HILARY KRAMER, PERSONAL FINANCE EDITOR, AOL: Thank you, Jeff.

YASTINE: You know, when we talk about infrastructure, I think of things like road building, bridges, sewer pipes, dams, those sorts of things here in the U.S. Why look at that kind of a sector?

KRAMER: Infrastructure is the fastest growing sector probably of any sector across all of the markets, because you don`t just have in the U.S. a need for upgrading our current infrastructure. But you have infrastructure needs all across the emerging markets -- construction projects that span building bridges, highways and water filtration projects.

YASTINE: I see, by way of a small plug, we have a series coming out in June called "State of Repairs" that's looking at infrastructure in the U.S. and the need for upgrades and the deterioration in some of that infrastructure. Let`s talk about specific issues that you are looking at for this sort of global play on infrastructure. The first one is Suez (SZE)?

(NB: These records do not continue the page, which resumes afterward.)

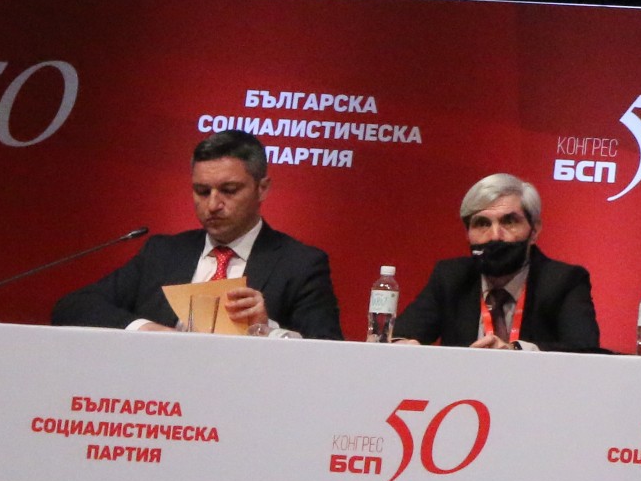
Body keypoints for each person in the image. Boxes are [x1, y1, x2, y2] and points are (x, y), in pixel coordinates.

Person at [50, 129, 341, 338]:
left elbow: (329, 354)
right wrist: (147, 330)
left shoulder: (300, 264)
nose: (213, 205)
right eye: (202, 191)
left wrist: (268, 331)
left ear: (262, 189)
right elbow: (73, 307)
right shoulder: (162, 253)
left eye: (229, 190)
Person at [390, 173, 599, 351]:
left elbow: (586, 351)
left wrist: (516, 351)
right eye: (482, 224)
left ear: (534, 231)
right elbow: (402, 335)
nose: (495, 236)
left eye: (509, 221)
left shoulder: (564, 281)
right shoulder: (451, 277)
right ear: (467, 234)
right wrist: (401, 344)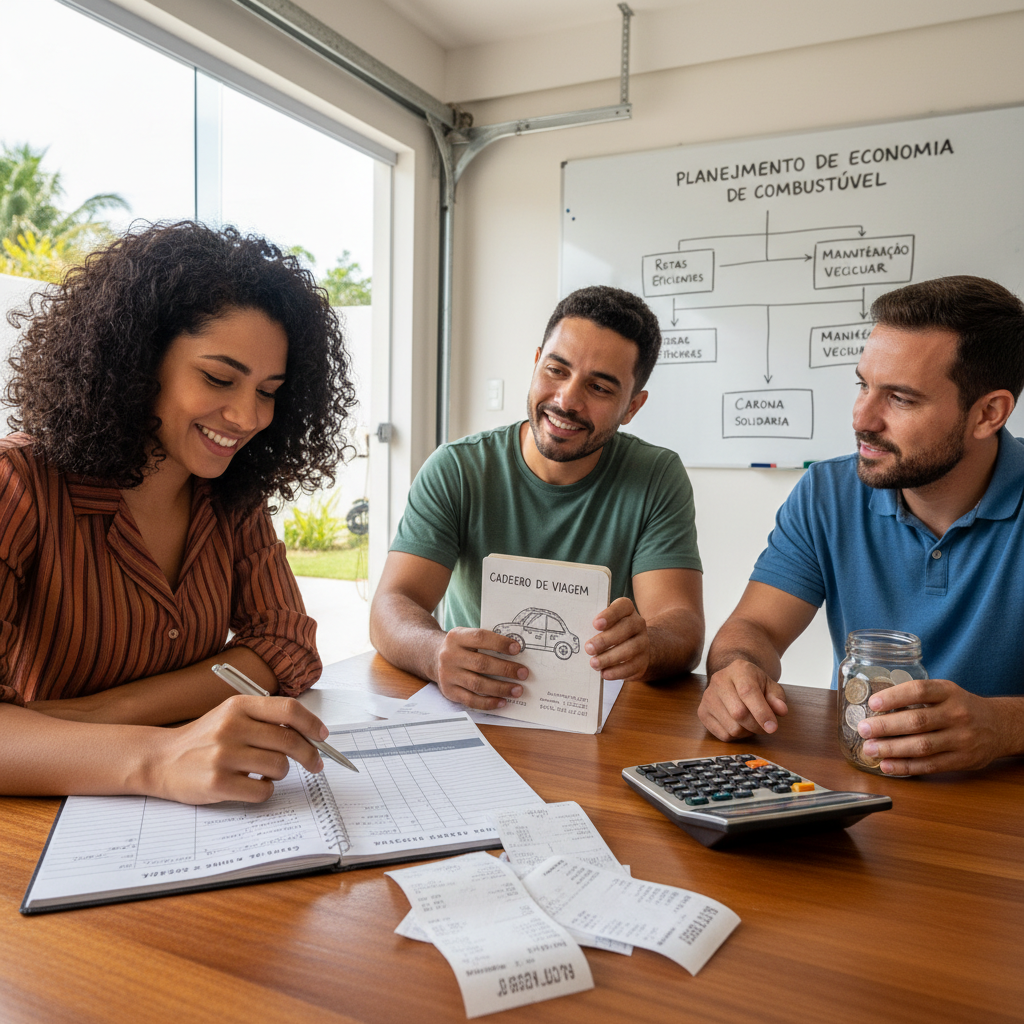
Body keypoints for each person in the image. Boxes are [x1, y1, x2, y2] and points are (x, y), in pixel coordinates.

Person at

KRAMER: Yes. Suez is a French utility company, one of the largest in the world, but they also have construction engineering. They`re a big player not just in drinking water, but drinking treatment facilities and they`re also in waste management, hazardous management, waste to energy and they have a 50 percent quarterly earnings growth. You can`t go wrong with a company like Suez. It`s a great global play.

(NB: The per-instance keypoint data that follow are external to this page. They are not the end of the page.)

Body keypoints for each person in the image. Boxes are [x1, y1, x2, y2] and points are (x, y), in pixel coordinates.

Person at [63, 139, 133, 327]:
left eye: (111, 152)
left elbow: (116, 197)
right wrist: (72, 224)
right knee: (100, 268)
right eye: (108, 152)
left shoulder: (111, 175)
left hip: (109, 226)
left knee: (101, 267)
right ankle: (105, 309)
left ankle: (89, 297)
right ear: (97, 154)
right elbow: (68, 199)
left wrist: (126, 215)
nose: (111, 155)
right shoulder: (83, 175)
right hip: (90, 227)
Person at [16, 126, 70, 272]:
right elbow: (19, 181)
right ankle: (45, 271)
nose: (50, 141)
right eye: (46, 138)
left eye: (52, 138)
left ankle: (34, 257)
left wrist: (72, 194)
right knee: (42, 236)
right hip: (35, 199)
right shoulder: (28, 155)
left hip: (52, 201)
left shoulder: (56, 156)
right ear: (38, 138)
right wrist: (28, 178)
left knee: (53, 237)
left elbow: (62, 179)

YASTINE: All right. There`s another one you like called Cemex (CX). This is, a lot of us are familiar, it`s the Mexican cement company.

KRAMER: That`s right, cement and concrete, third largest provider in the world, very high tech company, run by the Zambrano family and they`re supplying concrete and cement worldwide.

YASTINE: I noticed a really bit drop off though, somewhere about a year ago. Is there a particular aspect to that as to why it fell so much?

KRAMER: No, there was some insiders selling and then all it takes is one contract to go down and a stock like that can move. It was really more just a buying opportunity and Cemex is just going to continue going up.

YASTINE: I see, all right and there's another one that you like. This is a recent IPO, a spin off really from Halliburton, KBR (KBR).

KRAMER: KBR. You are buying a company that`s undervalued. KBR is one of those stocks that has a bad reputation. They`ve done maintenance at a lot of the military facilities. The reputation came out of Iraq. But you are talking about a company that makes platforms, pipelines for the oil and gas industry, petrochemicals all over the world. KBR, one day that is going to be in the past and KBR is going to be a company that`s going to make shareholders a lot of money.

YASTINE: We got time for one more.

KRAMER: OK, Brookfield Asset Management (BAM), one of my favorites. That's a company just to buy and hold. The ticker symbol is BAM. You can buy it and hold it forever, because it's a residential and commercial real estate play but they have a whole infrastructure business, including hydroelectric power plants in Latin America. It may be spun off. You can buy a company like BAM, hold it forever and it will just keep growing in your portfolio.

YASTINE: Hilary, any personal disclosures on these.

KRAMER: Not on these.

YASTINE: All right, Hilary, thanks for your time. Thanks for the stock tips.

KRAMER: Thank you Jeff.

YASTINE: Our guest, Hilary Kramer, personal finance editor at AOL.